Student Loans in India: A Survival Guide
- May 29
- 3 min read
Education loans in India can enable opportunity or create long-term financial strain depending on how intelligently they are chosen, structured, and repaid. This guide explains borrowing decisions, interest traps, repayment strategies, and tax benefits to help students avoid debt stress.

How to Borrow, Repay, and Not Be Trapped
India's education loan sector has grown rapidly alongside rising tuition costs at private institutions and the expanding aspiration to study abroad. Millions of Indian students take education loans each year, and millions of Indian graduates carry education debt into their working lives. The debt is manageable if the borrowing is intelligent and the repayment is planned. It becomes a trap when either condition fails.
Before You Borrow: The Calculation That Must Happen First
The single most important step before taking an education loan is comparing the loan amount plus total interest against the realistic income that the education will produce.
A ₹20 lakh loan at 10% over 10 years generates EMIs of approximately ₹26,000 per month. If the degree you are borrowing for produces a starting salary of ₹40,000 per month, your EMI is 65% of your gross income. After tax and living expenses, this leaves you with almost nothing and produces real financial distress.
A ₹20 lakh loan for a degree that produces a starting salary of ₹1.5 lakh per month creates a much more manageable situation — the EMI is approximately 17% of income, leaving ample room for living expenses and savings.
The loan is only sensible if the income it produces comfortably services the repayment while leaving adequate living expenses and some savings. If the maths does not work on paper, it will not work in practice.
Public Sector Banks vs Private Lenders
Public sector banks — SBI, Bank of Baroda, Union Bank, Canara Bank — offer education loans under the government's Vidya Lakshmi portal with interest rates of approximately 8–11% for domestic institutions and slightly different rates for study abroad. [Likely — rates change with RBI policy, always verify current rates] Loans up to ₹7.5 lakh are typically unsecured (no collateral required); above that, collateral is usually required.
The IBA Model Education Loan Scheme covers domestic and international education with specific terms — check your bank's implementation as terms vary.
Private NBFCs — Avanse, HDFC Credila, Auxilo, Incred — lend to students at institutions that banks sometimes refuse (lower-ranked colleges, newer programmes) and for larger amounts without collateral in some cases, but at higher interest rates (11–14%). The trade-off is access versus cost.
The Moratorium Period: Understanding What You Owe During
Most education loans include a moratorium period — a window during which you are not required to make principal repayments. This covers the course duration plus 6–12 months after graduation (sometimes called the "EMI holiday").
Critical point: interest typically continues to accrue during the moratorium, even if you are not making payments. This interest is added to your principal (capitalised), increasing the total debt. A ₹20 lakh loan accruing interest during a 2.5-year moratorium period may become ₹25–26 lakh by the time EMIs begin.
If you can make interest payments during the moratorium — even partial payments from part-time work or stipends — do so.

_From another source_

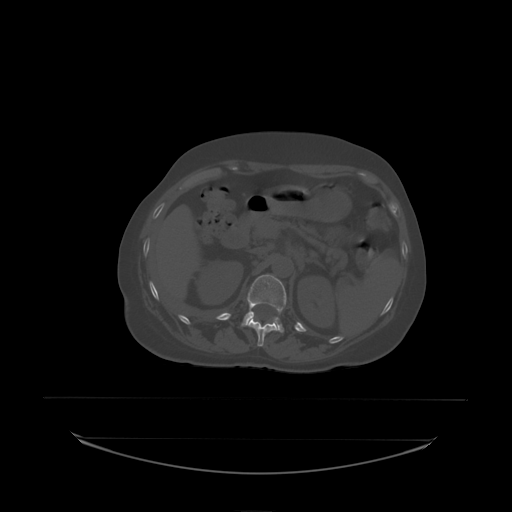
CT including the spine, one axial slice. Position 88 of 242 along the scan axis. Bone window (W 1800 / L 400 HU). 2.5 mm slice thickness. 512 × 512 image matrix, field of view 500 × 500 mm. Patient: female, 53 years. From the clinical record (not read from this slice): primary cancer: lung; vertebrae with lytic lesions (as recorded): T7, L1.
Outlined on this slice (semi-automatically segmented with operator editing):
- L1 vertebra: box from (x=241, y=275) to (x=287, y=333) px
- T12 vertebra: (x=248, y=318)–(x=278, y=338)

It reduces the principal on which compound interest accumulates and lowers your ultimate EMI burden.
After Graduation: Repayment Strategy
Make EMI payments on time, every time. Education loan defaults affect your CIBIL score severely, which in turn affects your ability to take a home loan or car loan in the future. A damaged credit score from education loan default has consequences that compound far beyond the loan itself.
If your income allows, make prepayments. Most education loans allow partial prepayments without penalty after a certain period — check your loan agreement. Prepaying reduces the principal and dramatically reduces total interest paid. Even one extra EMI per year materially shortens the repayment timeline.
If you are struggling with repayments, contact your bank early. Banks can restructure repayment terms — extend the tenure, reduce the EMI — for borrowers who engage proactively. They cannot help borrowers who disappear when payments become difficult. The conversation is uncomfortable; the alternative (default and credit damage) is worse.
The Tax Benefit
Education loan interest is deductible under Section 80E of the Income Tax Act — for a maximum of 8 years from the year you start repaying. This reduces your taxable income by the amount of interest paid. For someone in the 20% or 30% tax bracket, this represents a meaningful reduction in the effective cost of the loan. Ensure your employer's HR team has the relevant documentation to account for this deduction in your TDS calculations.